The pattern would echo earlier cycles, he argued, including the spot ETF progress that pulled crypto out of its 2022 collapse.

Peak Attention or a New Adoption Phase

Artemis adds a measurable signal to the anecdotes, showing stablecoin references in corporate disclosures hit their highest recorded level in Q1 2026.

Regulation helps explain the timing. On February 19, SEC staff said broker-dealers may apply a 2% capital haircut to payment stablecoins, treating them as near-cash.

That guidance builds on the GENIUS Act, the 2025 law that created a federal category for payment stablecoins.

Usage data tells a similar story. A Fireblocks report based on a March 2025 survey of 295 finance executives found 49% of institutions already use stablecoins for payments.

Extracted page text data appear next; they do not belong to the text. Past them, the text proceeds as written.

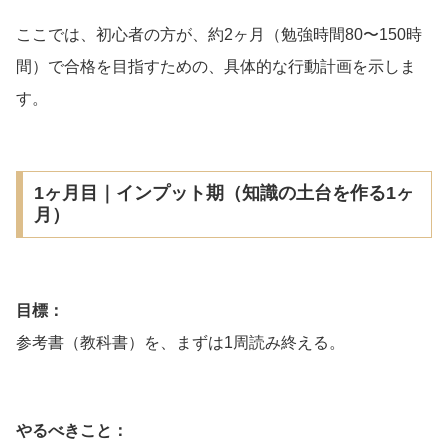
ここでは、初心者の方が、約2ヶ月（勉強時間80〜150時
間）で合格を目指すための、具体的な行動計画を示しま
す。
1ヶ月目｜インプット期（知識の土台を作る1ヶ
月）
目標：
参考書（教科書）を、まずは1周読み終える。
やるべきこと：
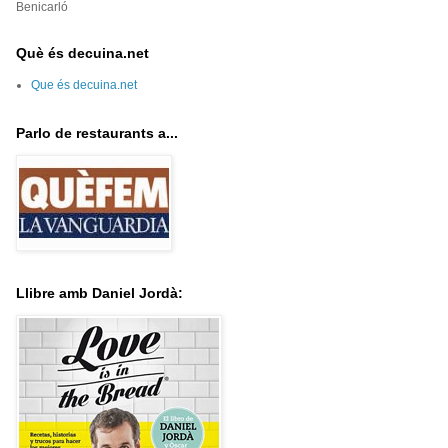
Benicarló
Què és decuina.net
Que és decuina.net
Parlo de restaurants a...
Llibre amb Daniel Jordà:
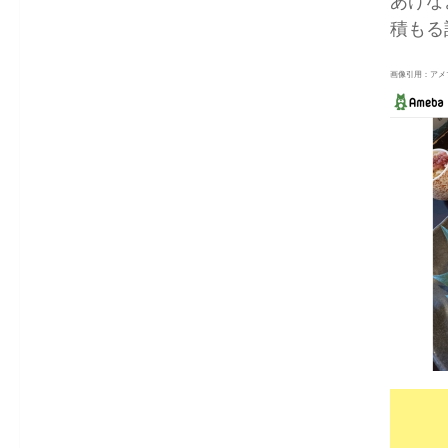
あげな
積もる
画像引用：アメ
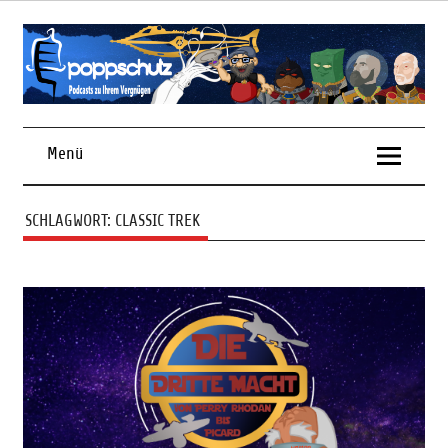
Skip
to
content
Podcasts zu Ihrem Vergnügen
Menü
SCHLAGWORT:
CLASSIC TREK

The combination cuts two ways:

  • Advisor curiosity suggests fresh capital could flow into stablecoin and tokenization plays first.
  • Peaking mentions, however, may indicate the theme is already crowded in corporate communications, with stocks, gold, and Treasuries moving on-chain in practice rather than in pitch decks.

Tokenized real-world assets similarly defied last year’s downturn.

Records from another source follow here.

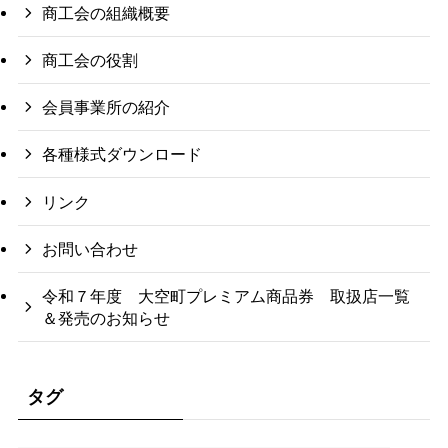
商工会の組織概要
商工会の役割
会員事業所の紹介
各種様式ダウンロード
リンク
お問い合わせ
令和７年度 大空町プレミアム商品券 取扱店一覧
＆発売のお知らせ
タグ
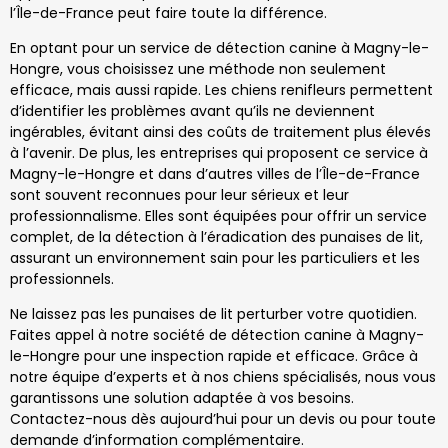
l’Île-de-France peut faire toute la différence.
En optant pour un service de détection canine à Magny-le-
Hongre, vous choisissez une méthode non seulement
efficace, mais aussi rapide. Les chiens renifleurs permettent
d’identifier les problèmes avant qu’ils ne deviennent
ingérables, évitant ainsi des coûts de traitement plus élevés
à l’avenir. De plus, les entreprises qui proposent ce service à
Magny-le-Hongre et dans d’autres villes de l’Île-de-France
sont souvent reconnues pour leur sérieux et leur
professionnalisme. Elles sont équipées pour offrir un service
complet, de la détection à l’éradication des punaises de lit,
assurant un environnement sain pour les particuliers et les
professionnels.
Ne laissez pas les punaises de lit perturber votre quotidien.
Faites appel à notre société de détection canine à Magny-
le-Hongre pour une inspection rapide et efficace. Grâce à
notre équipe d’experts et à nos chiens spécialisés, nous vous
garantissons une solution adaptée à vos besoins.
Contactez-nous dès aujourd’hui pour un devis ou pour toute
demande d’information complémentaire.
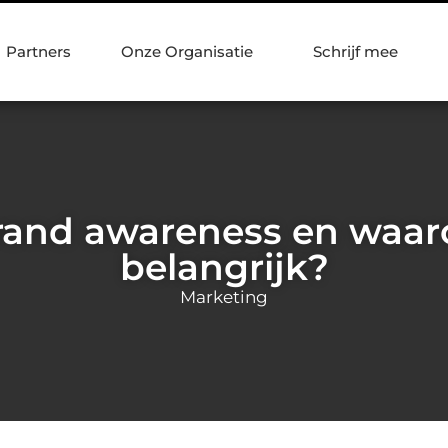
Partners
Onze Organisatie
Schrijf mee
rand awareness en waar
belangrijk?
Marketing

Hougan frames advisors, a group managing more than $175 trillion by Investment Adviser Association figures, as the new investor class that could end the 2026 downturn.

Therefore, their engagement matters more than usual after his earlier crypto winter call proved prescient.

The first-quarter mention peak marking saturation or the start of an implementation phase may become clearer as second-quarter filings arrive.

In the meantime, advisor demand gives the market a concrete adoption signal to track.